(Bloomberg) -- A discussion about raising interest rates is still quite a ways away as the Federal Reserve begins debating tapering its bond-buying program, New York Fed President John Williams said.
“That’s still way off in the future,” Williams said of rate hikes during a Bloomberg Television interview on Tuesday with Michael McKee and Jonathan Ferro. “Right now, really, I think the attention is on the taper.”
The U.S. central bank’s policy-setting Federal Open Market Committee, on which Williams sits, is debating when it will be appropriate to begin scaling back the bond buying program it put in place last year at the outset of the pandemic.
The Fed is currently purchasing $120 billion of Treasuries and agency mortgage-backed securities per month, and officials have said it will continue buying at that pace until the economy has made “substantial further progress” toward its employment and inflation goals.
At the conclusion of a two-day policy meeting on June 16, the FOMC published updated quarterly projections showing the majority of policy makers expected it would be appropriate to begin raising the central bank’s benchmark federal funds rate from its current near-zero level sometime in 2023. Seven of 18 on the committee expected it would be appropriate to begin raising the rate as soon as next year.

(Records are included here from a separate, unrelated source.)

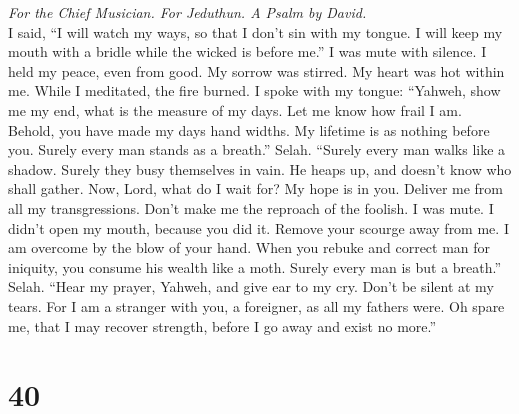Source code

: \emph{For the Chief Musician. For Jeduthun. A Psalm by David.}\\
 I said, ``I will watch my ways, so that I don't sin with
my tongue. I will keep my mouth with a bridle while the wicked is before
me.''  I was mute with silence. I held my peace, even from
good. My sorrow was stirred.  My heart was hot within me.
While I meditated, the fire burned. I spoke with my tongue:
 ``Yahweh, show me my end, what is the measure of my days.
Let me know how frail I am.  Behold, you have made my days
hand widths. My lifetime is as nothing before you. Surely every man
stands as a breath.'' Selah.  ``Surely every man walks
like a shadow. Surely they busy themselves in vain. He heaps up, and
doesn't know who shall gather.  Now, Lord, what do I wait
for? My hope is in you.  Deliver me from all my
transgressions. Don't make me the reproach of the foolish.
 I was mute. I didn't open my mouth, because you did it.
 Remove your scourge away from me. I am overcome by the
blow of your hand.  When you rebuke and correct man for
iniquity, you consume his wealth like a moth. Surely every man is but a
breath.'' Selah.  ``Hear my prayer, Yahweh, and give ear
to my cry. Don't be silent at my tears. For I am a stranger with you, a
foreigner, as all my fathers were.  Oh spare me, that I
may recover strength, before I go away and exist no more.''

\hypertarget{section-39}{%
\section{40}\label{section-39}}

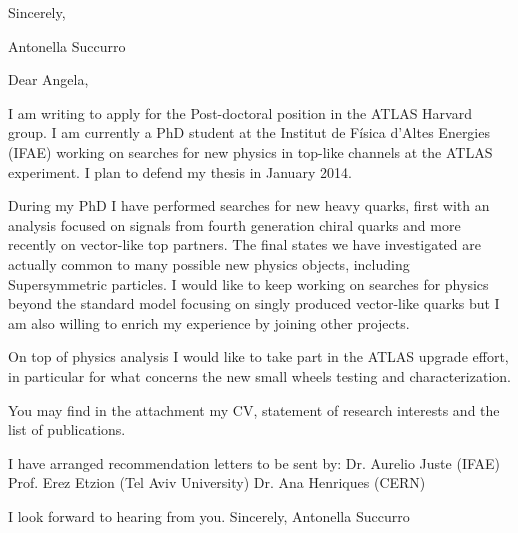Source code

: Sincerely,

Antonella Succurro








Dear Angela,

I am writing to apply for the Post-doctoral position in the ATLAS Harvard group.
I am currently a PhD student at the Institut de Física d'Altes Energies (IFAE)
working on searches for new physics in top-like channels at the ATLAS experiment.
I plan to defend my thesis in January 2014.

During my PhD I have performed searches for new heavy quarks, first with an analysis
focused on signals from fourth generation chiral quarks and more recently
on vector-like top partners. The final states we 
have investigated are actually common to many possible new physics objects, including
Supersymmetric particles. I would like to keep working on searches for physics 
beyond the standard model focusing on singly produced vector-like quarks but I am
also willing to enrich my experience by joining other projects.

On top of physics analysis I would like to take part in the ATLAS upgrade
effort, in particular for what concerns the new small wheels testing
and characterization.

You may find in the attachment my CV, statement of research interests and the list
of publications.

I have arranged recommendation letters to be sent by:
Dr. Aurelio Juste (IFAE)
Prof. Erez Etzion (Tel Aviv University)
Dr. Ana Henriques (CERN)

I look forward to hearing from you.  
Sincerely,
Antonella Succurro
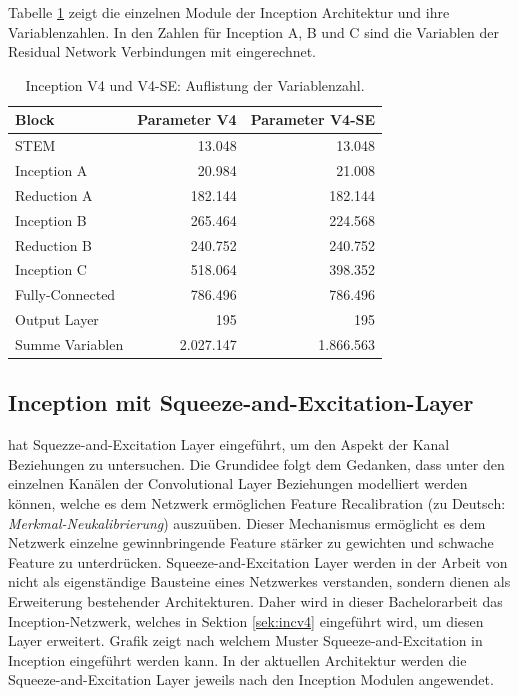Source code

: Tabelle \ref{tb:var_inc4} zeigt die einzelnen Module der Inception Architektur und ihre Variablenzahlen. In den Zahlen f\"ur Inception A, B und C sind die Variablen der Residual Network Verbindungen mit eingerechnet. 

\begin{table}
\centering
\caption{Inception V4 und V4-SE: Auflistung der Variablenzahl.}
\begin{tabular}{@{}lrr@{}}
\hline
Block & Parameter V4 & Parameter V4-SE\\
\hline
STEM &  13.048 & 13.048\\
Inception A & 20.984 & 21.008\\
Reduction A & 182.144 & 182.144\\
Inception B & 265.464 & 224.568\\
Reduction B & 240.752 & 240.752\\
Inception C & 518.064 & 398.352\\
Fully-Connected & 786.496 & 786.496\\
Output Layer & 195 & 195\\
\hline
Summe Variablen & 2.027.147 & 1.866.563\\
\hline
\end{tabular}
\label{tb:var_inc4}
\end{table}

\subsection{Inception mit Squeeze-and-Excitation-Layer}

\textcite{DBLP:journals/corr/abs-1709-01507} hat Squezze-and-Excitation Layer eingeführt, um den Aspekt der Kanal Beziehungen zu untersuchen. Die Grundidee folgt dem Gedanken, dass unter den einzelnen Kanälen der Convolutional Layer Beziehungen modelliert werden können, welche es dem Netzwerk ermöglichen Feature Recalibration (zu Deutsch: \textit{Merkmal-Neukalibrierung}) auszuüben. Dieser Mechanismus ermöglicht es dem Netzwerk einzelne gewinnbringende Feature stärker zu gewichten und schwache Feature zu unterdrücken. Squeeze-and-Excitation Layer werden in der Arbeit von \textcite{DBLP:journals/corr/abs-1709-01507} nicht als eigenständige Bausteine eines Netzwerkes verstanden, sondern dienen als Erweiterung bestehender Architekturen. Daher wird in dieser Bachelorarbeit das Inception-Netzwerk, welches in Sektion \ref{sek:incv4} eingeführt wird, um diesen Layer erweitert. Grafik zeigt nach welchem Muster Squeeze-and-Excitation in Inception eingeführt werden kann. In der aktuellen Architektur werden die Squeeze-and-Excitation Layer jeweils nach den Inception Modulen angewendet. 

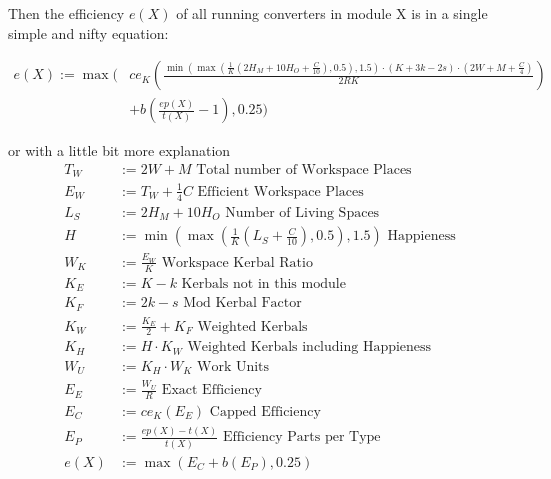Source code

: \documentclass[11pt]{report}
\begin{document}
Then the efficiency $e(X)$ of all running converters in module X is in
a single simple and nifty equation:

\begin{align*}
  e(X) := \max\Bigg( & ce_K\left(\frac{\min\left(\max\left(\frac{1}{K}\left(2H_M+10H_O+\frac{C}{10}\right), 0.5\right), 1.5\right)\cdot \left(K + 3k -2s\right)\cdot \left(2W+M+\frac{C}{4}\right)}{2RK}\right)\\
    & + b\left(\frac{ep(X)}{t(X)}-1\right), 0.25\Bigg)
\end{align*}

or with a little bit more explanation
\begin{align*}
  T_W & := 2W+M \textrm{ Total number of Workspace Places}\\
  E_W & := T_W+\frac{1}{4}C \textrm{ Efficient Workspace Places}\\
  L_S & := 2H_M+10H_O \textrm{ Number of Living Spaces}\\
  H & := \min\left(\max\left(\frac{1}{K}\left(L_S+\frac{C}{10}\right), 0.5\right), 1.5\right) \textrm{ Happieness}\\
  W_K & := \frac{E_W}{K} \textrm{ Workspace Kerbal Ratio}\\
  K_E & := K - k \textrm{ Kerbals not in this module}\\
  K_F & := 2k-s \textrm{ Mod Kerbal Factor}\\
  K_W & := \frac{K_E}{2}+K_F \textrm{ Weighted Kerbals}\\
  K_H & := H\cdot K_W \textrm{ Weighted Kerbals including Happieness}\\
  W_U & := K_H\cdot W_K \textrm{ Work Units}\\
  E_E & := \frac{W_U}{R} \textrm{ Exact Efficiency}\\
  E_C & := ce_K(E_E) \textrm{ Capped Efficiency}\\
  E_P & := \frac{ep(X)-t(X)}{t(X)} \textrm{ Efficiency Parts per Type}\\
  e(X) & := \max(E_C+b(E_P), 0.25)
\end{align*}
\end{document}
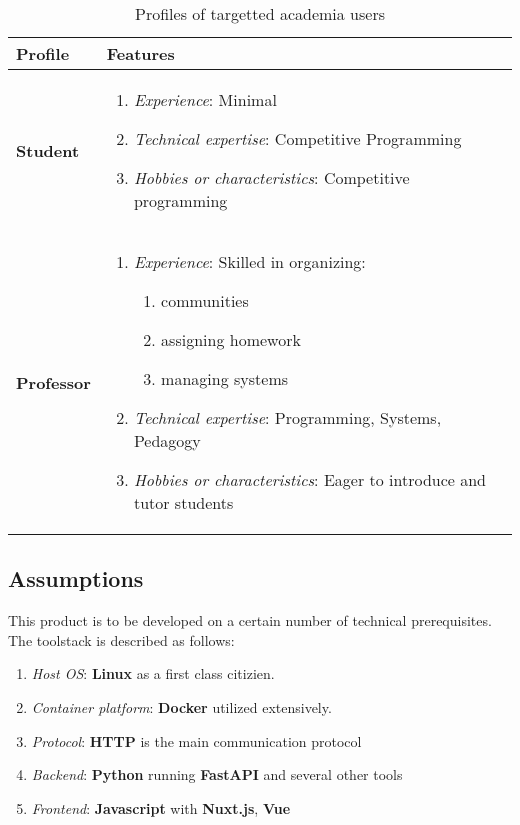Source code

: \begin{table}[h]
    \centering

    \begin{tabular}{ | m{3cm} | m{10cm} | }
        \hline
        Profile & Features \\ \hline

        \textbf{Student} &
        \begin{enumerate}
            \item \textit{Experience}: Minimal
            \item \textit{Technical expertise}: Competitive Programming
            \item \textit{Hobbies or characteristics}: Competitive programming 
        \end{enumerate} \\ \hline

        \textbf{Professor} &
        \begin{enumerate}
            \item \textit{Experience}: Skilled in organizing:
            \begin{enumerate}
                \item communities
                \item assigning homework
                \item managing systems
            \end{enumerate}
            \item \textit{Technical expertise}: Programming, Systems, Pedagogy
            \item \textit{Hobbies or characteristics}: Eager to introduce and tutor students
        \end{enumerate} \\ \hline
    \end{tabular}

    \caption{Profiles of targetted academia users}
\end{table}

\subsection{Assumptions}
This product is to be developed on a certain number of technical prerequisites. The toolstack is described as follows:

\begin{enumerate}
    \item \textit{Host OS}: \textbf{Linux} as a first class citizien.
    \item \textit{Container platform}: \textbf{Docker} utilized extensively.
    \item \textit{Protocol}: \textbf{HTTP} is the main communication protocol
    \item \textit{Backend}: \textbf{Python} running \textbf{FastAPI} and several other tools
    \item \textit{Frontend}: \textbf{Javascript} with \textbf{Nuxt.js}, \textbf{Vue}
\end{enumerate}

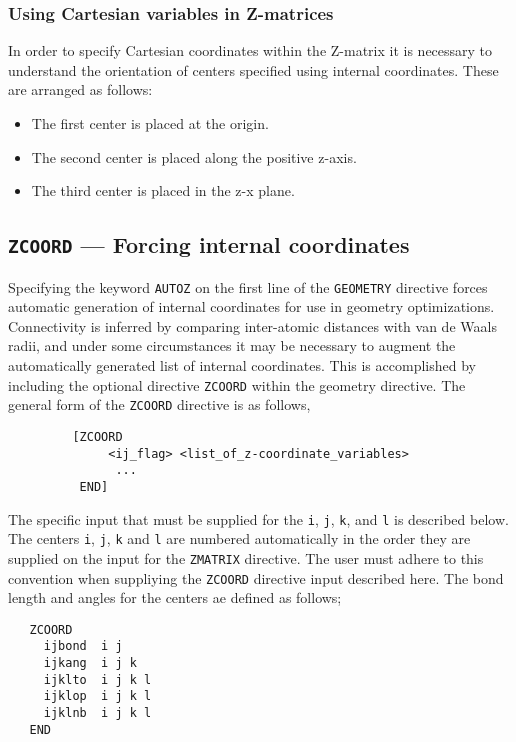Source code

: \subsubsection{Using Cartesian variables in Z-matrices}
\label{sec:zmcart}

In order to specify Cartesian coordinates within the Z-matrix it is
necessary to understand the orientation of centers specified using
internal coordinates.  These are arranged as follows:
\begin{itemize}
\item The first center is placed at the origin.
\item The second center is placed along the positive z-axis.
\item The third center is placed in the z-x plane.
\end{itemize}

\subsection{{\tt ZCOORD} --- Forcing internal coordinates}
\label{sec:zcoord}

Specifying the keyword \verb+AUTOZ+ on the first line of the \verb+GEOMETRY+
directive forces automatic generation of internal
coordinates for use in geometry optimizations.  Connectivity
is inferred by comparing inter-atomic distances with van de Waals
radii, and under some circumstances it may be necessary to augment the
automatically generated list of internal coordinates.  This is
accomplished by including the optional directive {\tt ZCOORD} within the geometry
directive.  The general form of the \verb+ZCOORD+ directive is as follows,
\begin{verbatim}
         [ZCOORD
              <ij_flag> <list_of_z-coordinate_variables>
               ...
          END]
\end{verbatim}

The specific input that must be supplied for the \verb+i+, \verb+j+, \verb+k+, and
\verb+l+ is described below.  The centers 
\verb+i+, \verb+j+, \verb+k+ and \verb+l+ are numbered automatically in the
order they are supplied on the input for the \verb+ZMATRIX+ directive.  The
user must adhere to this convention when suppliying the \verb+ZCOORD+
directive input described here.  The bond length and angles for the centers
ae defined as follows;

\begin{verbatim}
   ZCOORD
     ijbond  i j
     ijkang  i j k
     ijklto  i j k l
     ijklop  i j k l
     ijklnb  i j k l
   END
\end{verbatim}

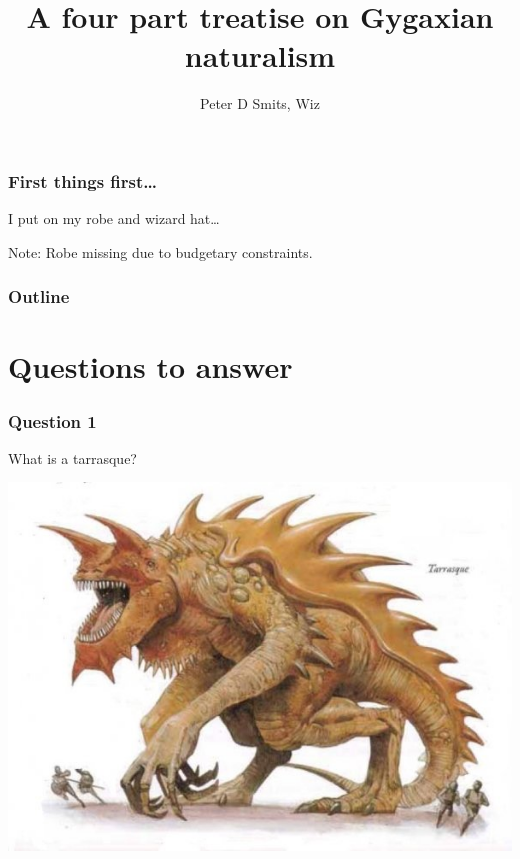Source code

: \documentclass{beamer}\usepackage{graphicx, color}
\title{A four part treatise on Gygaxian naturalism}
\author{Peter D Smits, Wiz}
\institute{
Department of Arcane Biology\\
The Unseen University
}
\begin{document}
\begin{frame}
\titlepage
\end{frame}

\begin{frame}
  \frametitle{First things first\dots}

  \huge{I put on my robe and wizard hat\dots}

  \footnotesize{Note: Robe missing due to budgetary constraints.}

\end{frame}

\begin{frame}
  \frametitle{Outline}
  \tableofcontents
\end{frame}

\section{Questions to answer}
\begin{frame}
  \frametitle{Question 1}
  \Large{What is a tarrasque?}

  \begin{center}
    \includegraphics[height = 0.5\textheight, keepaspectratio = true]{tarrasque_1}
  \end{center}

\end{frame}
\end{document}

“I think our FOMC guidance around the fed funds rate is a very strong place to be,” Williams said -- referring to the central bank’s policy statement, which says it will hold the rate near zero until the economy has returned to maximum employment and inflation has risen to 2% and is on track to moderately exceed that level for some time.
“When we get to that point where the economy is meeting those conditions that we’ve laid out in the FOMC statement, that’s when we’ll get to the discussion about whether the fed funds rate -- what’s the appropriate stance of the fed funds rate,” Williams said. “That’s still quite a ways off from today.”